Das Programm ist kein Angriffsmelder für Server und zeigt keine privaten Netzwerkprotokolle. Im Mittelpunkt stehen öffentlich verfügbare und quellenbasierte Informationen zur internationalen Sicherheitslage.
Historical, Live und Forecast
Über eine Zeitachse können historische Daten, aktuelle Meldungen und statistische Prognosen getrennt betrachtet werden. Dazu gehören beispielsweise nationale Sicherheitsstatistiken, georeferenzierte OSINT-Meldungen, amtliche Reise- und Sicherheitshinweise sowie wissenschaftlich erfasste Konfliktereignisse.
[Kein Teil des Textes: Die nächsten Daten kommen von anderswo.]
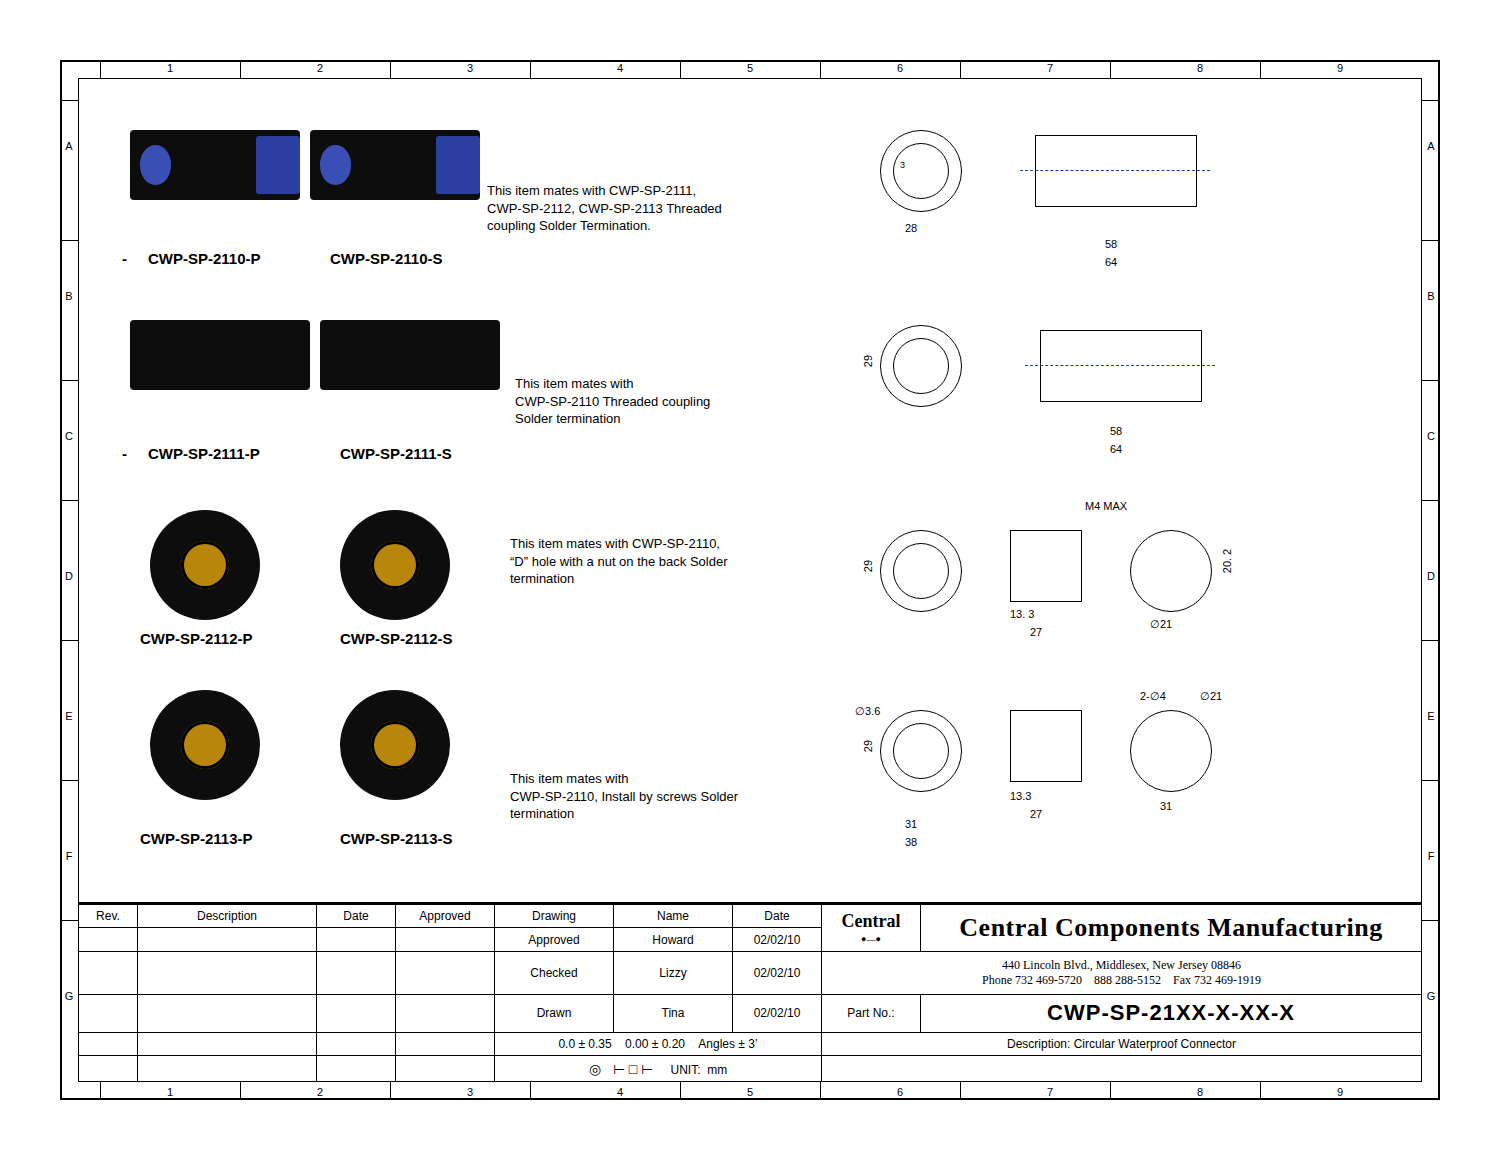1
2
3
4
5
6
7
8
9
1
2
3
4
5
6
7
8
9
A
B
C
D
E
F
G
A
B
C
D
E
F
G
-
CWP-SP-2110-P
CWP-SP-2110-S
This item mates with CWP-SP-2111,
CWP-SP-2112, CWP-SP-2113 Threaded
coupling Solder Termination.
28
3
58
64
-
CWP-SP-2111-P
CWP-SP-2111-S
This item mates with
CWP-SP-2110 Threaded coupling
Solder termination
29
58
64
CWP-SP-2112-P
CWP-SP-2112-S
This item mates with CWP-SP-2110,
“D” hole with a nut on the back Solder
termination
29
M4 MAX
13. 3
27
20. 2
∅21
CWP-SP-2113-P
CWP-SP-2113-S
This item mates with
CWP-SP-2110, Install by screws Solder
termination
∅3.6
29
31
38
13.3
27
2-∅4
∅21
31
| Rev. | Description | Date | Approved | Drawing | Name | Date | Central ●—● | Central Components Manufacturing |
| | | | | Approved | Howard | 02/02/10 |
| | | | | Checked | Lizzy | 02/02/10 | 440 Lincoln Blvd., Middlesex, New Jersey 08846 Phone 732 469-5720 888 288-5152 Fax 732 469-1919 |
| | | | | Drawn | Tina | 02/02/10 | Part No.: | CWP-SP-21XX-X-XX-X |
| | | | | 0.0 ± 0.35 0.00 ± 0.20 Angles ± 3’ | Description: Circular Waterproof Connector |
| | | | | ◎ ⊢□⊢ UNIT: mm | |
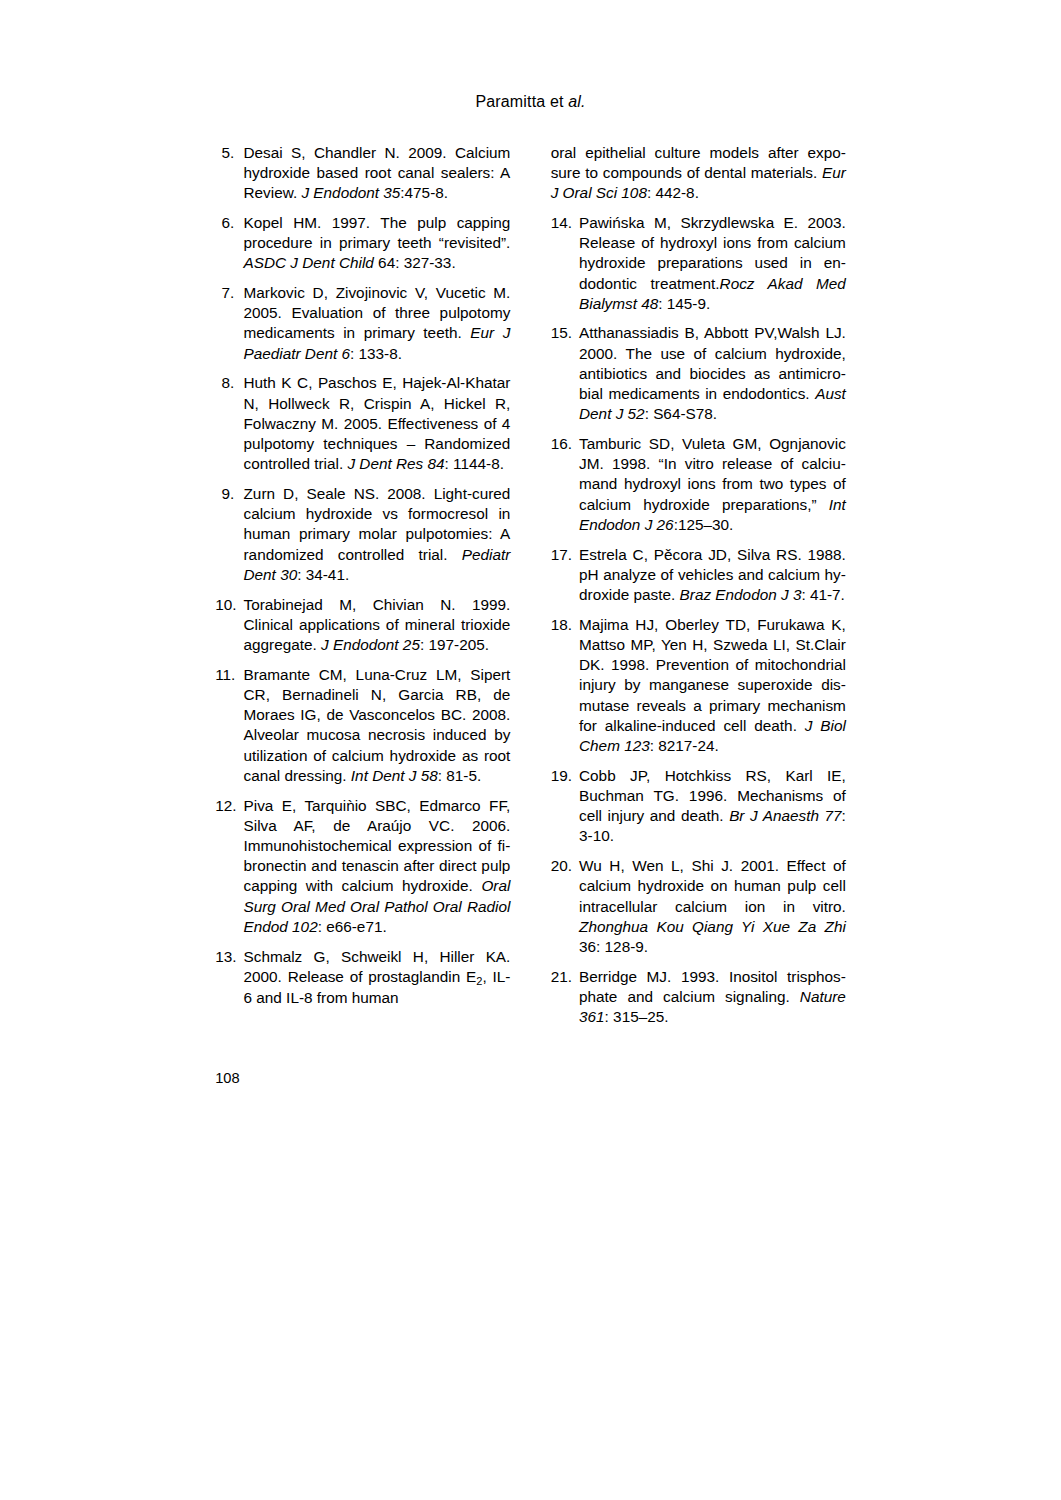Paramitta et al.
5. Desai S, Chandler N. 2009. Calcium hydroxide based root canal sealers: A Review. J Endodont 35:475-8.
6. Kopel HM. 1997. The pulp capping procedure in primary teeth “revisited”. ASDC J Dent Child 64: 327-33.
7. Markovic D, Zivojinovic V, Vucetic M. 2005. Evaluation of three pulpotomy medicaments in primary teeth. Eur J Paediatr Dent 6: 133-8.
8. Huth K C, Paschos E, Hajek-Al-Khatar N, Hollweck R, Crispin A, Hickel R, Folwaczny M. 2005. Effectiveness of 4 pulpotomy techniques – Randomized controlled trial. J Dent Res 84: 1144-8.
9. Zurn D, Seale NS. 2008. Light-cured calcium hydroxide vs formocresol in human primary molar pulpotomies: A randomized controlled trial. Pediatr Dent 30: 34-41.
10. Torabinejad M, Chivian N. 1999. Clinical applications of mineral trioxide aggregate. J Endodont 25: 197-205.
11. Bramante CM, Luna-Cruz LM, Sipert CR, Bernadineli N, Garcia RB, de Moraes IG, de Vasconcelos BC. 2008. Alveolar mucosa necrosis induced by utilization of calcium hydroxide as root canal dressing. Int Dent J 58: 81-5.
12. Piva E, Tarquiǹio SBC, Edmarco FF, Silva AF, de Araújo VC. 2006. Immunohistochemical expression of fibronectin and tenascin after direct pulp capping with calcium hydroxide. Oral Surg Oral Med Oral Pathol Oral Radiol Endod 102: e66-e71.
13. Schmalz G, Schweikl H, Hiller KA. 2000. Release of prostaglandin E2, IL-6 and IL-8 from human
oral epithelial culture models after exposure to compounds of dental materials. Eur J Oral Sci 108: 442-8.
14. Pawińska M, Skrzydlewska E. 2003. Release of hydroxyl ions from calcium hydroxide preparations used in endodontic treatment.Rocz Akad Med Bialymst 48: 145-9.
15. Atthanassiadis B, Abbott PV,Walsh LJ. 2000. The use of calcium hydroxide, antibiotics and biocides as antimicrobial medicaments in endodontics. Aust Dent J 52: S64-S78.
16. Tamburic SD, Vuleta GM, Ognjanovic JM. 1998. “In vitro release of calciumand hydroxyl ions from two types of calcium hydroxide preparations,” Int Endodon J 26:125–30.
17. Estrela C, Pěcora JD, Silva RS. 1988. pH analyze of vehicles and calcium hydroxide paste. Braz Endodon J 3: 41-7.
18. Majima HJ, Oberley TD, Furukawa K, Mattso MP, Yen H, Szweda LI, St.Clair DK. 1998. Prevention of mitochondrial injury by manganese superoxide dismutase reveals a primary mechanism for alkaline-induced cell death. J Biol Chem 123: 8217-24.
19. Cobb JP, Hotchkiss RS, Karl IE, Buchman TG. 1996. Mechanisms of cell injury and death. Br J Anaesth 77: 3-10.
20. Wu H, Wen L, Shi J. 2001. Effect of calcium hydroxide on human pulp cell intracellular calcium ion in vitro. Zhonghua Kou Qiang Yi Xue Za Zhi 36: 128-9.
21. Berridge MJ. 1993. Inositol trisphosphate and calcium signaling. Nature 361: 315–25.
108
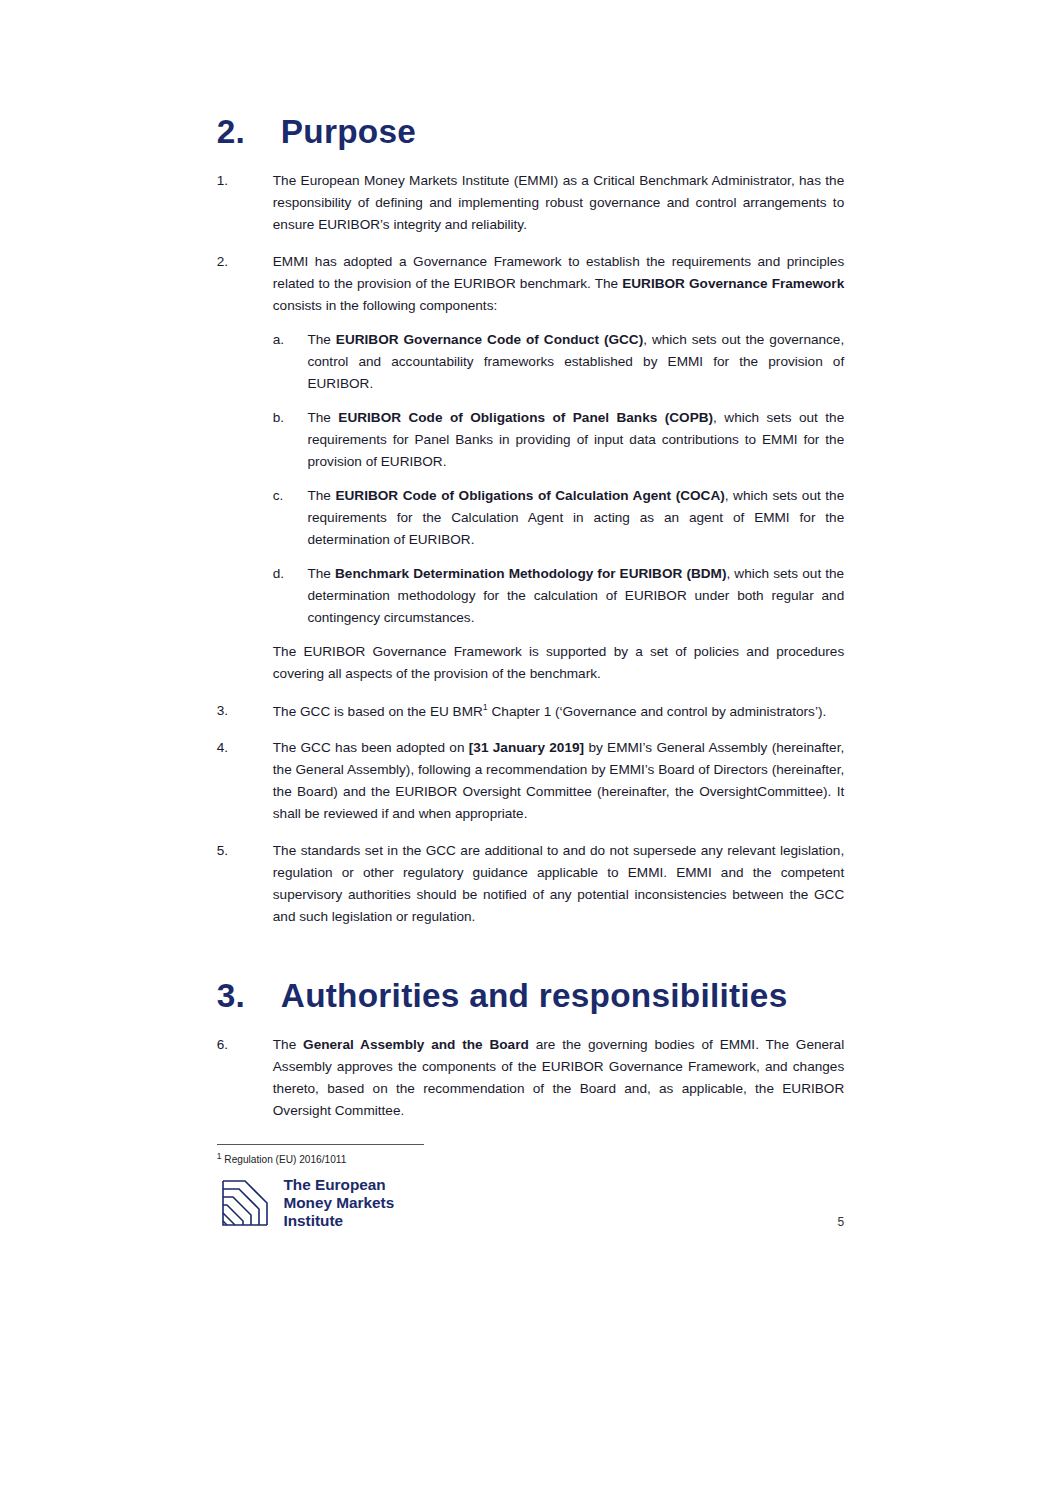2. Purpose
1. The European Money Markets Institute (EMMI) as a Critical Benchmark Administrator, has the responsibility of defining and implementing robust governance and control arrangements to ensure EURIBOR’s integrity and reliability.
2. EMMI has adopted a Governance Framework to establish the requirements and principles related to the provision of the EURIBOR benchmark. The EURIBOR Governance Framework consists in the following components:
a. The EURIBOR Governance Code of Conduct (GCC), which sets out the governance, control and accountability frameworks established by EMMI for the provision of EURIBOR.
b. The EURIBOR Code of Obligations of Panel Banks (COPB), which sets out the requirements for Panel Banks in providing of input data contributions to EMMI for the provision of EURIBOR.
c. The EURIBOR Code of Obligations of Calculation Agent (COCA), which sets out the requirements for the Calculation Agent in acting as an agent of EMMI for the determination of EURIBOR.
d. The Benchmark Determination Methodology for EURIBOR (BDM), which sets out the determination methodology for the calculation of EURIBOR under both regular and contingency circumstances.
The EURIBOR Governance Framework is supported by a set of policies and procedures covering all aspects of the provision of the benchmark.
3. The GCC is based on the EU BMR1 Chapter 1 (‘Governance and control by administrators’).
4. The GCC has been adopted on [31 January 2019] by EMMI’s General Assembly (hereinafter, the General Assembly), following a recommendation by EMMI’s Board of Directors (hereinafter, the Board) and the EURIBOR Oversight Committee (hereinafter, the OversightCommittee). It shall be reviewed if and when appropriate.
5. The standards set in the GCC are additional to and do not supersede any relevant legislation, regulation or other regulatory guidance applicable to EMMI. EMMI and the competent supervisory authorities should be notified of any potential inconsistencies between the GCC and such legislation or regulation.
3. Authorities and responsibilities
6. The General Assembly and the Board are the governing bodies of EMMI. The General Assembly approves the components of the EURIBOR Governance Framework, and changes thereto, based on the recommendation of the Board and, as applicable, the EURIBOR Oversight Committee.
1 Regulation (EU) 2016/1011
The European
Money Markets
Institute
5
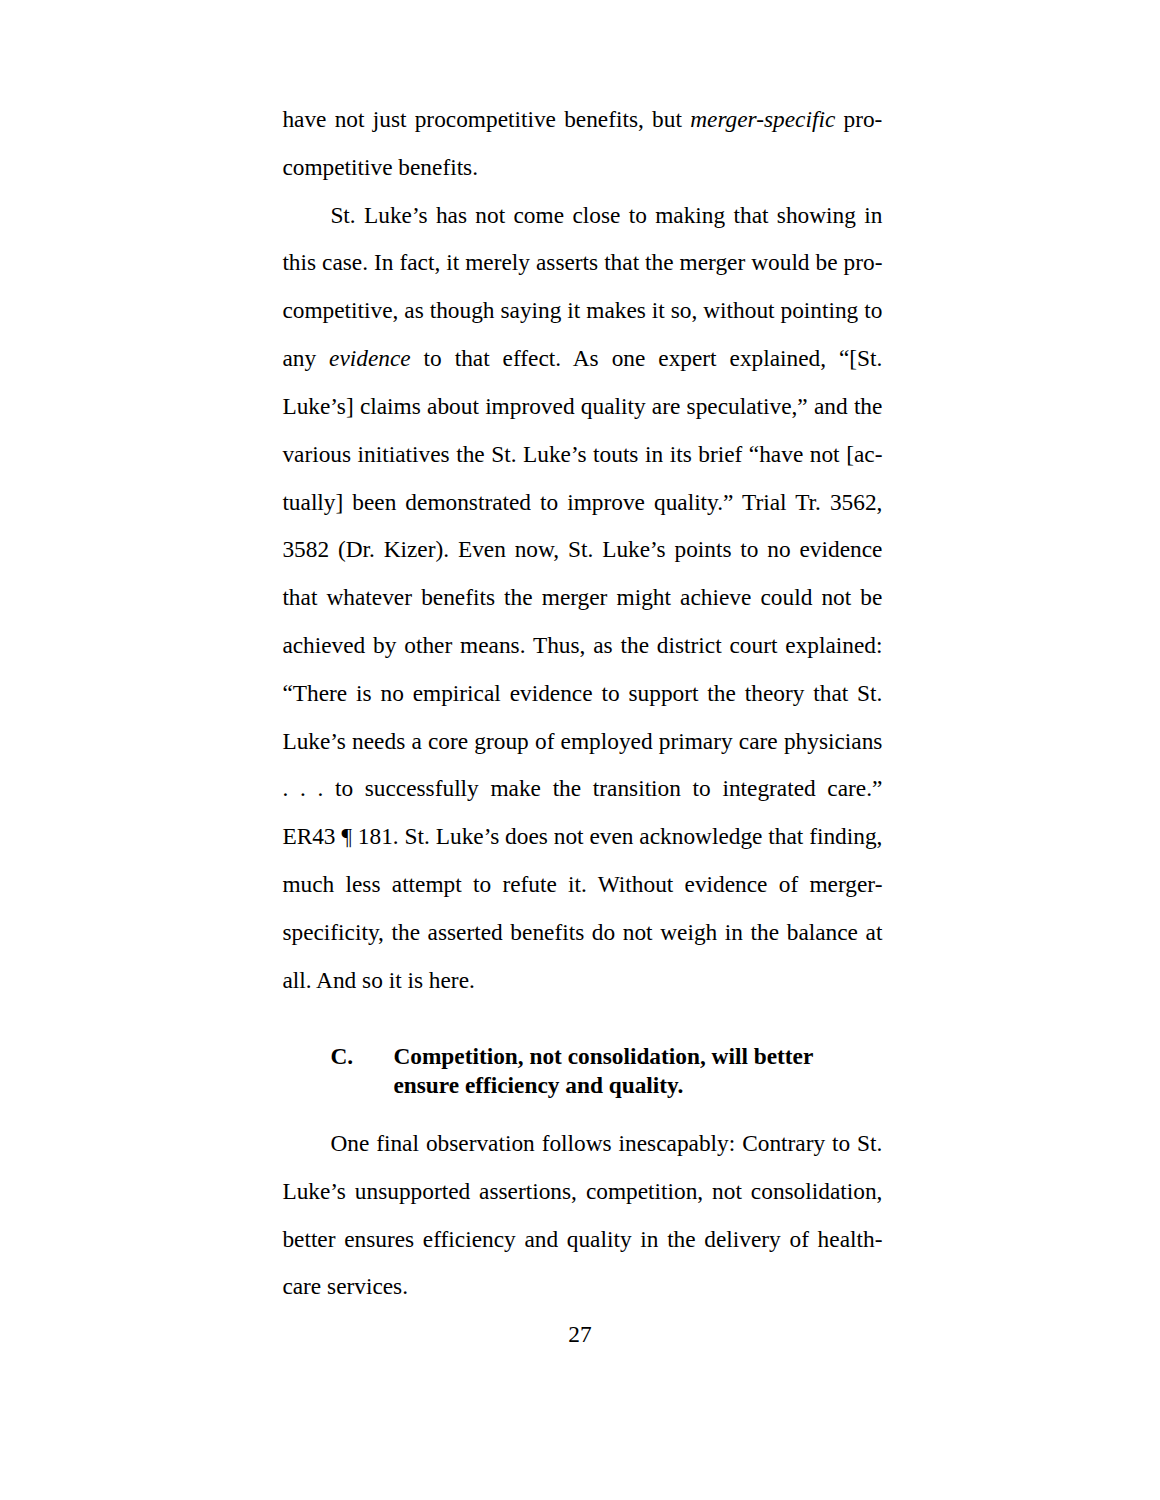have not just procompetitive benefits, but merger-specific procompetitive benefits.
St. Luke’s has not come close to making that showing in this case. In fact, it merely asserts that the merger would be procompetitive, as though saying it makes it so, without pointing to any evidence to that effect. As one expert explained, “[St. Luke’s] claims about improved quality are speculative,” and the various initiatives the St. Luke’s touts in its brief “have not [actually] been demonstrated to improve quality.” Trial Tr. 3562, 3582 (Dr. Kizer). Even now, St. Luke’s points to no evidence that whatever benefits the merger might achieve could not be achieved by other means. Thus, as the district court explained: “There is no empirical evidence to support the theory that St. Luke’s needs a core group of employed primary care physicians . . . to successfully make the transition to integrated care.” ER43 ¶ 181. St. Luke’s does not even acknowledge that finding, much less attempt to refute it. Without evidence of merger-specificity, the asserted benefits do not weigh in the balance at all. And so it is here.
C. Competition, not consolidation, will better ensure efficiency and quality.
One final observation follows inescapably: Contrary to St. Luke’s unsupported assertions, competition, not consolidation, better ensures efficiency and quality in the delivery of healthcare services.
27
Prognosen sind statistische Trendfortschreibungen. Sie sagen weder einen konkreten Tatort noch ein zukünftiges Verbrechen voraus.
Risikoindikatoren richtig verstehen
Die Sicherheitsinformationen erscheinen als Säulen und Markierungen auf dem Globus. Grün kennzeichnet einen niedrigen, Gelb einen erhöhten und Orange bis Rot einen hohen oder kritischen Risikoindikator.
Farbe und Höhe zeigen den Wert des jeweiligen Datensatzes. Die Breite einer Säule beschreibt die räumliche Bündelung mehrerer Informationen. Eine rote Säule bedeutet deshalb nicht automatisch, dass in einer gesamten Region gerade eine akute Gefahr besteht.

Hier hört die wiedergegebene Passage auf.